Supreme Court Weighs Maine’s Tobacco Law

By LINDA GREENHOUSE
 
WASHINGTON, Nov. 28 — The latest battleground in the federalism wars at the Supreme Court is an unlikely one: the state of Maine, which is trying to prevent under-age consumers from buying cigarettes over the Internet.

Maine maintains that it is doing nothing more than protecting public health and carrying out the desire of Congress to curb smoking among young people. Its 2003 law requires those who sell tobacco products directly to consumers to use only those delivery services that verify the age of the recipient.

The trucking industry, supported by the federal government, warns to the contrary that the Maine statute opens the door to the very patchwork of conflicting state regulations that Congress meant to pre-empt when it deregulated motor transportation.

Two lower federal courts agreed with the industry, and found that the state law was pre-empted by the Federal Aviation Administration Authorization Act of 1994. In arguments on Wednesday, the Supreme Court appeared inclined to reach the same result.

“What if every state enacted a slightly different law?” Justice Samuel A. Alito Jr. asked Paul Stern, Maine’s deputy attorney general. “Wouldn’t you agree that there would be just the kind of patchwork regulation at the state level that this statute was intended to stop?”

If Maine, or the 38 other states that signed a brief supporting it, had allies on the Supreme Court, those justices did not make themselves known during the argument. Attacks on Maine’s position came from across the court’s spectrum, reflecting that pre-emption cases often do not follow the usual ideological lines.

Justice Stephen G. Breyer told Mr. Stern that while the state’s goal might be a worthy one, the answer was to “convince Congress to pass a law.” He continued, “It’s just that if every state does it differently, it’s going to be a nightmare.”

When Mr. Stern observed that the federal government did not regulate the shipment of tobacco products and that the state law therefore filled “a regulatory void,” Justice Antonin Scalia responded: “Well, maybe because Congress wanted the regulatory void.”

By contrast, the court appeared receptive to the arguments presented on the other side by Beth S. Brinkmann, representing the New Hampshire Motor Transport Association, the industry organization that brought the lawsuit, and by Douglas Hallward-Driemeier, an assistant to the solicitor general, who argued for the federal government that the state law was pre-empted.

Ms. Brinkmann said the state law placed an “enormous” burden on shippers like United Parcel Service and Federal Express. “It’s not flipping a switch to create a new service like this,” she said, adding that “many systems would have to be completely re-engineered to take in new data about age and addressee” to comply with the law’s requirements.

There was some indication during the argument that the impact of the state law might be somewhat more theoretical than real. In 2005, major shippers entered into a settlement with New York State under which they agreed not to deliver cigarettes directly to consumers. The voluntary agreement, referred to as an “assurance of discontinuance,” is in effect nationwide.
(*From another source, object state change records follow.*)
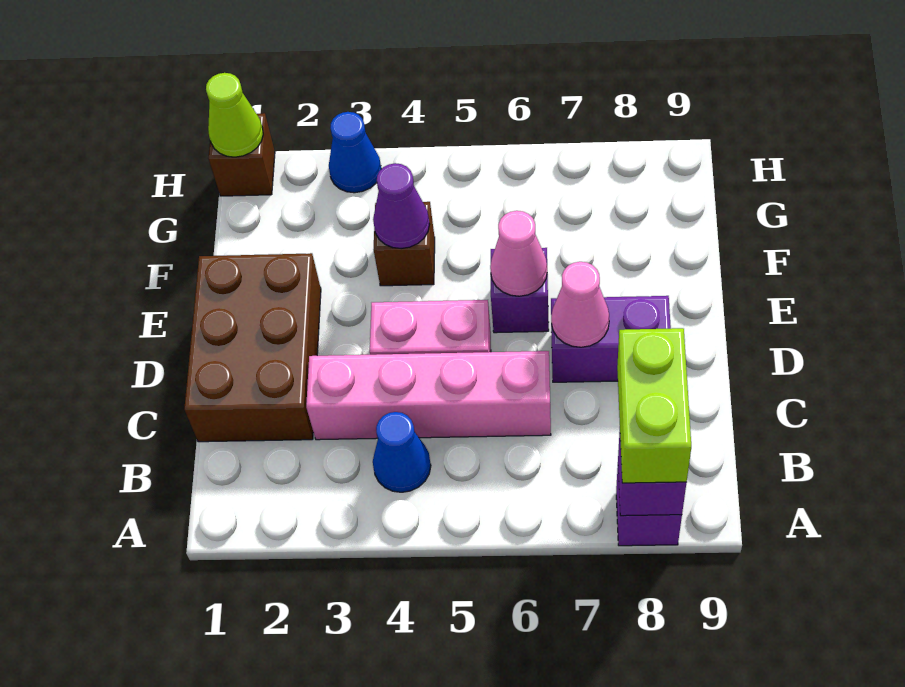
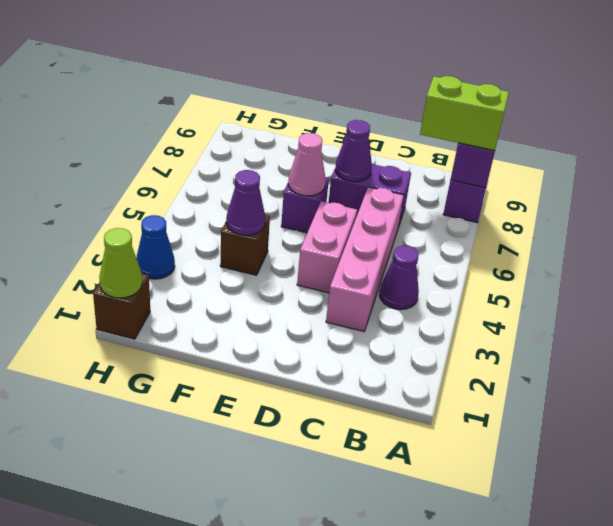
blue 1x1 cone [373,412,431,492] -> purple 1x1 cone [379,246,419,310]
brown 2x3 brick [184,253,321,442] -> none
purple 1x2 brick [551,296,671,382] -> purple 1x2 brick turned to [328,164,411,227]
pink 1x1 cone [551,262,609,347] -> purple 1x1 cone [335,120,372,182]

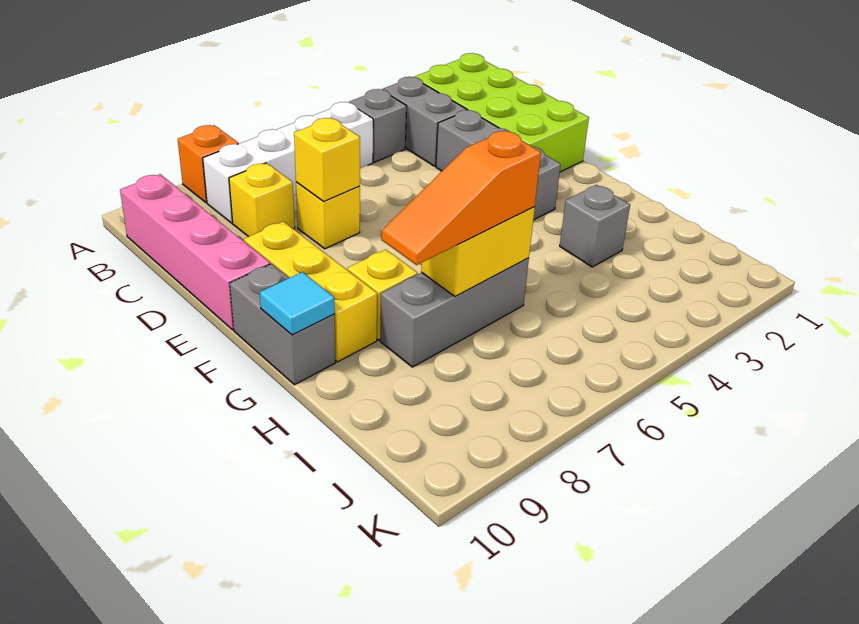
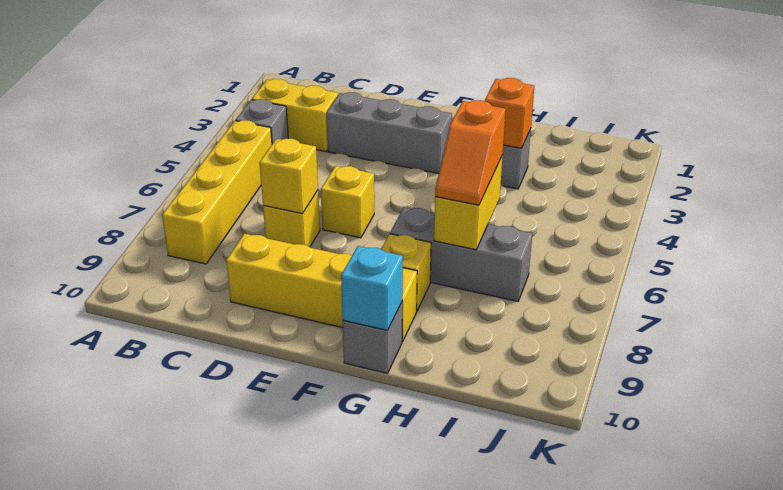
orange 1x1 brick [178,125,238,203] -> orange 1x1 brick moved to [485,78,534,148]
lime 2x4 brick [415,53,589,172] -> none
grey 1x2 brick [382,77,467,166] -> yellow 1x2 brick [252,79,338,152]
white 1x4 brick [203,102,373,223] -> yellow 1x4 brick [162,120,272,264]
pink 1x4 brick [120,174,270,330] -> none
yellow 1x1 brick [229,163,295,237] -> yellow 1x1 brick moved to [321,166,374,238]
yellow 1x3 brick [244,222,377,362] -> yellow 1x4 brick [226,234,417,341]
grey 1x2 brick [230,264,335,385] -> grey 1x1 brick [343,302,402,373]
cyan 1x1 tile [260,272,335,335] -> cyan 1x1 brick [341,246,403,330]
grey 1x3 brick [380,258,529,367] -> grey 1x3 brick turned to [390,207,532,301]
orange 1x3 slope [382,131,541,265] -> orange 1x2 slope [435,100,506,205]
New York is one of five states that has a ban on the shipment of cigarettes directly to consumers; the others are Arkansas, Connecticut, Maryland and Ohio.

Several justices sounded puzzled about whether these laws, or the New York agreement with the shippers, might themselves be pre-empted. The question went unanswered.

Questions were also raised about requirements the states might impose on shippers of alcoholic beverages. Ms. Brinkmann said that given the states’ authority under the 21st Amendment to regulate alcohol, the issue was more complex constitutionally than tobacco-related regulation.

The federal law at issue was passed to put motor transportation on the same deregulated footing as the airline industry. Mr. Stern said that Congress was concerned with economic regulation, not regulation for health.

But Justice David H. Souter, clearly unpersuaded, said the issue was whether Congress “intended to permit any regulation with respect to delivery services to survive,” no matter the rationale. “Isn’t that the tough question that you’ve got to face?” he asked.